## Requirement
All lines after the one containing "<25% of tumor", together with that line itself, should be written out exactly, down to the last line of the entries below.
BEGIN Provided records
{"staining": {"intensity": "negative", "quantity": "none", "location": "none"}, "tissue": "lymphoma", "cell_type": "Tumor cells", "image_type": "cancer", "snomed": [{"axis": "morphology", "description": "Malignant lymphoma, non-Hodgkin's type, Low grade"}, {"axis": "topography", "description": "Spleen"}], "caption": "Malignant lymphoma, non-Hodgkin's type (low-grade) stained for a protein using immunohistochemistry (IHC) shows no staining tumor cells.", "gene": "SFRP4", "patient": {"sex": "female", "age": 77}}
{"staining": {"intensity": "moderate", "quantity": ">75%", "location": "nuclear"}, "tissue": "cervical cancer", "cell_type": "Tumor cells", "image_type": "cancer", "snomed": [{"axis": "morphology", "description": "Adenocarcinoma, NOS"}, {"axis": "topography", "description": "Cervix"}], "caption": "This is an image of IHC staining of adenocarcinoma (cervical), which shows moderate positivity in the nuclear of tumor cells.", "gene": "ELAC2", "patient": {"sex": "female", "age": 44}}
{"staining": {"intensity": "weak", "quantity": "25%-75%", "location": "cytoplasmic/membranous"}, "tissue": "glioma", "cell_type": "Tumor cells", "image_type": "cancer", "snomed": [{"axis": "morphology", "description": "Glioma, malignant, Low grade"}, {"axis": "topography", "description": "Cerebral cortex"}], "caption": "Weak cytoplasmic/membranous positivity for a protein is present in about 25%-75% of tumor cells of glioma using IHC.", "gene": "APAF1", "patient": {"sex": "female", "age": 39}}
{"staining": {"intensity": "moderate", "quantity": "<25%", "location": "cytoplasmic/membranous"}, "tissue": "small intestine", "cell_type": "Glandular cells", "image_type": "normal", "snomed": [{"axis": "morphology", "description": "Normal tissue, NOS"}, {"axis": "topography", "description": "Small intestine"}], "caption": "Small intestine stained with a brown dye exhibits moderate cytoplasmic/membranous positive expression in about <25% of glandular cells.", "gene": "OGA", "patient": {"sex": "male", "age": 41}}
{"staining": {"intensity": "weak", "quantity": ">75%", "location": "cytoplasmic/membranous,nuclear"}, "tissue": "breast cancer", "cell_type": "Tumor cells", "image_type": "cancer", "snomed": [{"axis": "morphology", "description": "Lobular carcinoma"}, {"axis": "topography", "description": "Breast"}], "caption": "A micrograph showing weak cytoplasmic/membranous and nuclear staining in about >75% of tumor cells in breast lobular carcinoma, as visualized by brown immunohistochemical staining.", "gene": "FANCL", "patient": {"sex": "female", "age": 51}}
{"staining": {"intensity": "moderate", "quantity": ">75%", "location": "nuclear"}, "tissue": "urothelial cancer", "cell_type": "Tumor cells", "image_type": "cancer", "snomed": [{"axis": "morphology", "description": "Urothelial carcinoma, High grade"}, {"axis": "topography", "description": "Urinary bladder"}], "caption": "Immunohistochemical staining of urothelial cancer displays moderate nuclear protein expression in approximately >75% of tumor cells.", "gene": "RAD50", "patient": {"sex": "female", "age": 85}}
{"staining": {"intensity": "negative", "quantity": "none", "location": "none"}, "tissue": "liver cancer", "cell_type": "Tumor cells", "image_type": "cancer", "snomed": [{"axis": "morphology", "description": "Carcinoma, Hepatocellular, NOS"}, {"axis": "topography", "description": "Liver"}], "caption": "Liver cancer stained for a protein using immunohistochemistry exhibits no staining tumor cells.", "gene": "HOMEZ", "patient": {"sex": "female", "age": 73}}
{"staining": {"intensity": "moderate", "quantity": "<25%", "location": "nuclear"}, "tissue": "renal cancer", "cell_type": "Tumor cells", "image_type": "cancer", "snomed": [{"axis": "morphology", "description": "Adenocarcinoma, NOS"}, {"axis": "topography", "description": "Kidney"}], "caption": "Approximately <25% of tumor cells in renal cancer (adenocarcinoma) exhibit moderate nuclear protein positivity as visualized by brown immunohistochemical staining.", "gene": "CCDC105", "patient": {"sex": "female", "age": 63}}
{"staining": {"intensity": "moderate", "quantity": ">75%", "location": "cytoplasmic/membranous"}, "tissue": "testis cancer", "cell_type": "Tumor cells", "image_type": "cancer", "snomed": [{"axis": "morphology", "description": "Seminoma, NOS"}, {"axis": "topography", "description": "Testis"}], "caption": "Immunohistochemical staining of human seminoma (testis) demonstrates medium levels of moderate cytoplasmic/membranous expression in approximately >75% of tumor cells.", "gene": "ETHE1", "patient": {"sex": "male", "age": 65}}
END Provided records
## Solution below
{"staining": {"intensity": "moderate", "quantity": "<25%", "location": "nuclear"}, "tissue": "renal cancer", "cell_type": "Tumor cells", "image_type": "cancer", "snomed": [{"axis": "morphology", "description": "Adenocarcinoma, NOS"}, {"axis": "topography", "description": "Kidney"}], "caption": "Approximately <25% of tumor cells in renal cancer (adenocarcinoma) exhibit moderate nuclear protein positivity as visualized by brown immunohistochemical staining.", "gene": "CCDC105", "patient": {"sex": "female", "age": 63}}
{"staining": {"intensity": "moderate", "quantity": ">75%", "location": "cytoplasmic/membranous"}, "tissue": "testis cancer", "cell_type": "Tumor cells", "image_type": "cancer", "snomed": [{"axis": "morphology", "description": "Seminoma, NOS"}, {"axis": "topography", "description": "Testis"}], "caption": "Immunohistochemical staining of human seminoma (testis) demonstrates medium levels of moderate cytoplasmic/membranous expression in approximately >75% of tumor cells.", "gene": "ETHE1", "patient": {"sex": "male", "age": 65}}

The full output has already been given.